| I ask then what
kind of a track the guys were on career-wise before deciding to commit themselves
to this band and music as a profession.
This time Clif answers first.
“I just decided that I never wanted to work in a cubicle, so I was
just doing the service industry thing, which is…I don’t know.
The way I saw it is you’re almost your own boss in the service industry.
Of course, you have your crappy managers and whatnot but at least you’re
responsible for your own thing. You’re standing, you’re walking
–“
“You take off whenever
you want,” Jim says, to which Clif replies, “Yeah, exactly.”
“You’re beholden
to no man – that kind of thing,” I offer.
“Yeah! So I was just
basically treading water, knowing what I didn’t want to do but just
hoping to find the thing that I did want to do. I worked with Jim –
we waited tables at the same place in Chicago, this deep-dish pizza place.”
The memory gets the guys laughing, and Clif continues. “But it was
cool because the guy who taught me how to play the drums, Mike, got me
the job there and that’s how I met Jim so…thank god for Mike!”
I turn to Steve and Jim, “What
about you? Did you go to college specifically to do something and then
end up doing something else, namely Helen Stellar?”
Steve says, “Yeah, I
think everybody ended up doing something else. I thought I had a career.
I was twenty-five and I was thinking about where I was at compared to
all of my friends and stuff like that. And then it just got to a point
where this group was getting closer and everyone was supporting all of
our efforts. Then it was very difficult for me to live that life and also
this one…and, uh, I ended up getting fired.”
The laughter gets more raucous
as Jim recalls, “He used to come to practice in this shirt and tie
with this big watch on, like total business. It was great. And then right
when he got to practice we’d all get high and he’d rip the
tie off, roll up his sleeves and all of a sudden, like he was in rock
mode!”
Clif says to Steve, “I
like to think I’m responsible for you getting fired. To this day
I still like to think that I dragged you down,” and I interject,
“You saved him is what you did!” which provokes more laughs
and vigorous nods.
It’s back to Q&A
mode after everyone settles down. “Last night you were talking about
Chicago and how it’s not the way you remember it being when you
were starting out there. What was the music scene like when you started
and what’s your take on it now?”
“When we started it was
cool because it seemed like it was something,” Jim recalls. “We
thought, wow, we could actually be a part of a scene, period – not
to mention in a pretty major city, one that Smashing Pumpkins used to
be atop! I thought at that point it was really a cool thing. We’ve
experienced it but we’ve never been in the mainstream of it at all.
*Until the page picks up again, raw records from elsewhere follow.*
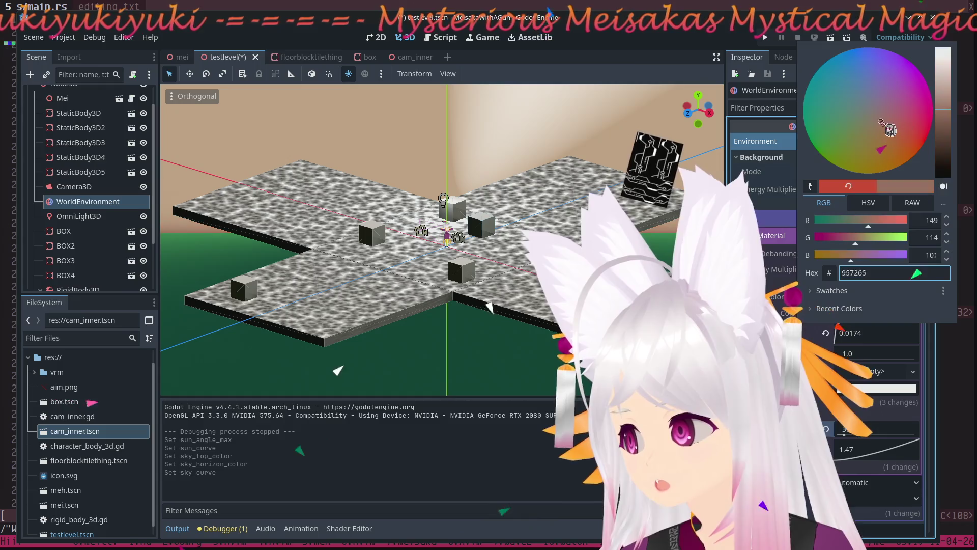
pyautogui.moveTo(950, 104); pyautogui.dragTo(956, 81)
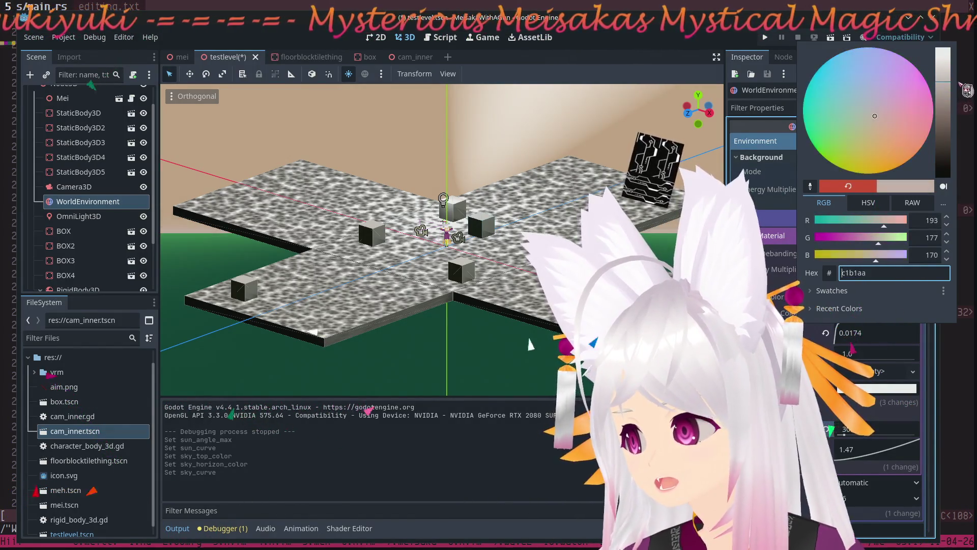
pyautogui.click(888, 121)
pyautogui.moveTo(899, 125); pyautogui.dragTo(873, 113)
pyautogui.moveTo(949, 81); pyautogui.dragTo(950, 65)
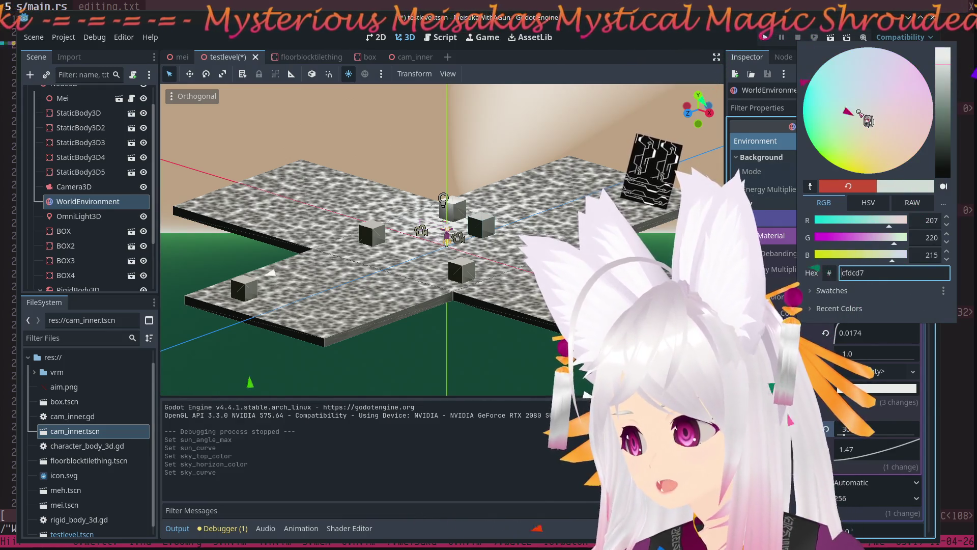
pyautogui.click(798, 45)
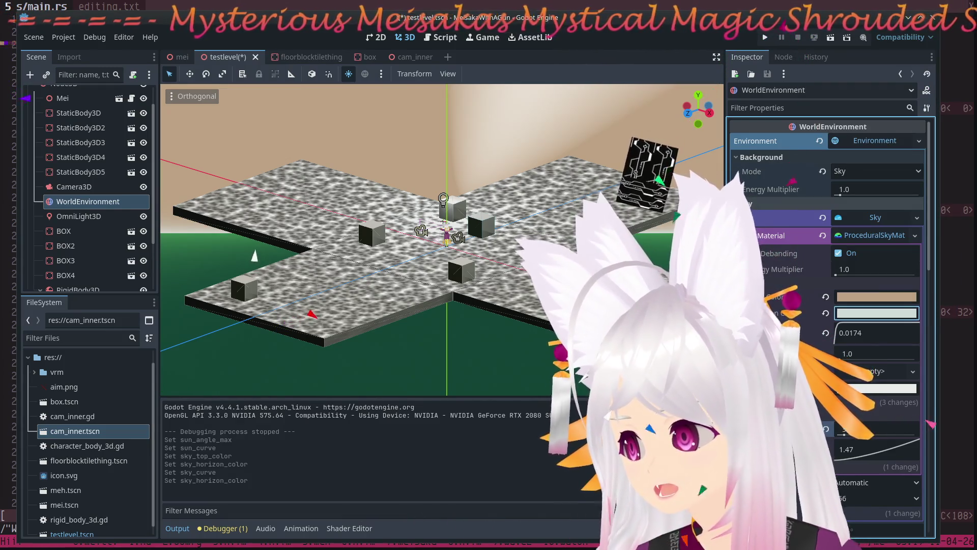
# Make the Sky Top Color a muted grey-green (9faaa7) and collapse the Sky section.
pyautogui.click(886, 297)
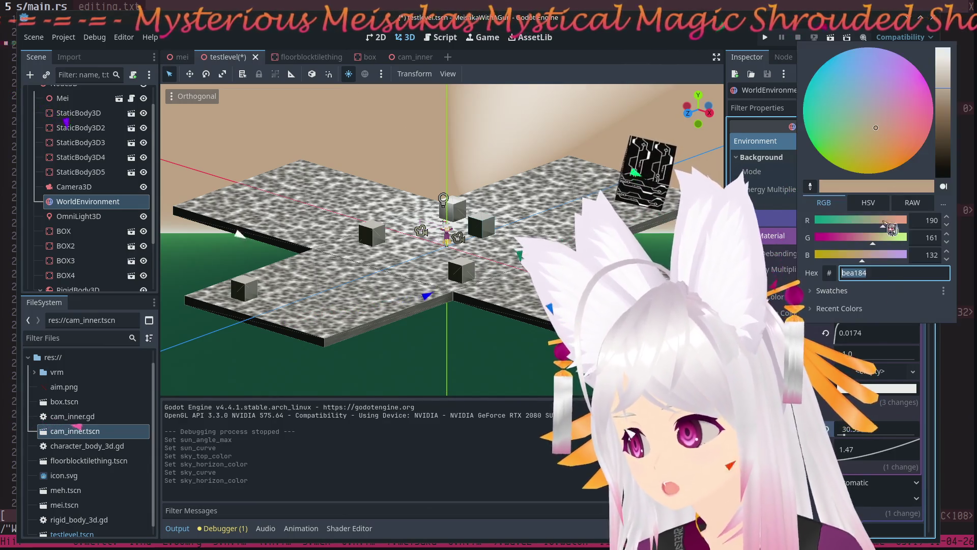
pyautogui.click(887, 108)
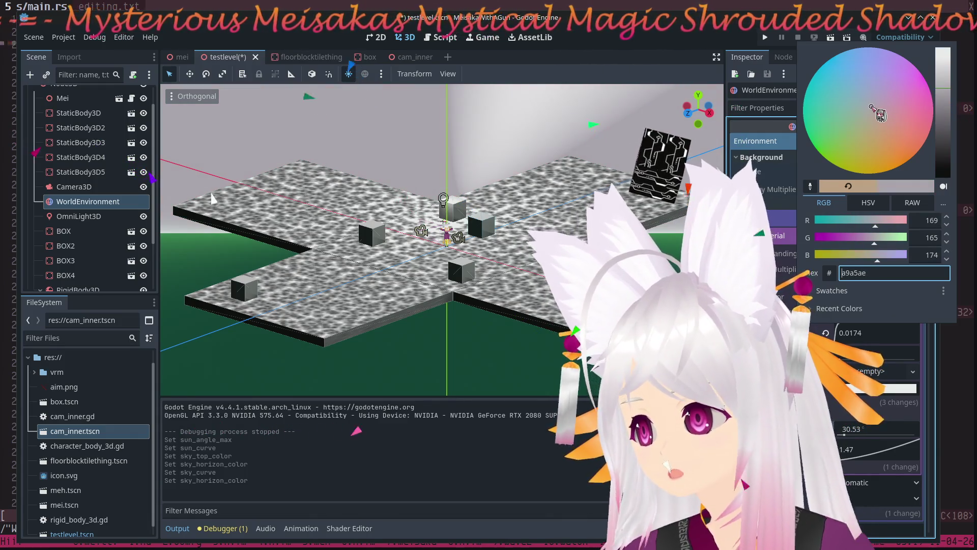
pyautogui.moveTo(881, 110); pyautogui.dragTo(870, 110)
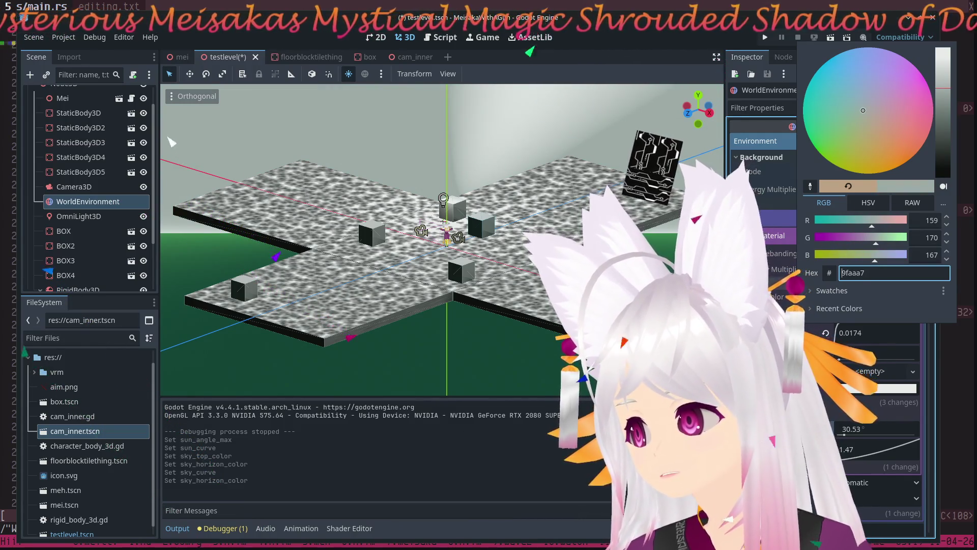
pyautogui.press('Escape')
pyautogui.click(789, 285)
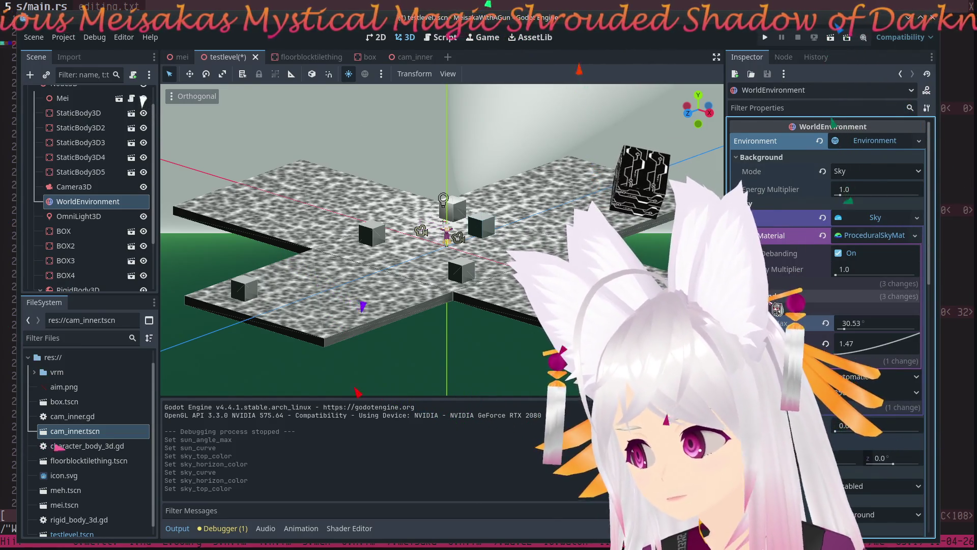
# Expand the Ground settings and darken the Ground Bottom Color.
pyautogui.click(774, 296)
pyautogui.click(880, 312)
And it doesn’t seem like that much of really a scene to me. I can’t
put my finger on it. It’s just not clicking yet with Chicago.”
Steve
says, “There’s an in-crowd in Chicago, just like there’s
an in crowd here. And even though we claim ourselves a Chicago band, we’re
not in that in crowd in Chicago.” “Sort of on purpose,”
Jim chimes in with more laughs.
“What’s that in-crowd
like?”
Pondering, Steve answers, “Well
it’s players that have multiple bands; these guys are out playing
two times a week at least. I’m almost glad that we weren’t accepted
into the system because that could have...that could have been a final destination
for us. Moving to Madison...I thought that that might create some mystique,
that we might get some respect from people. But dealing with these booking
agents and stuff like that, it’s all numbers and who you know.”
“It’s about business,”
I say, “not about what you can play.”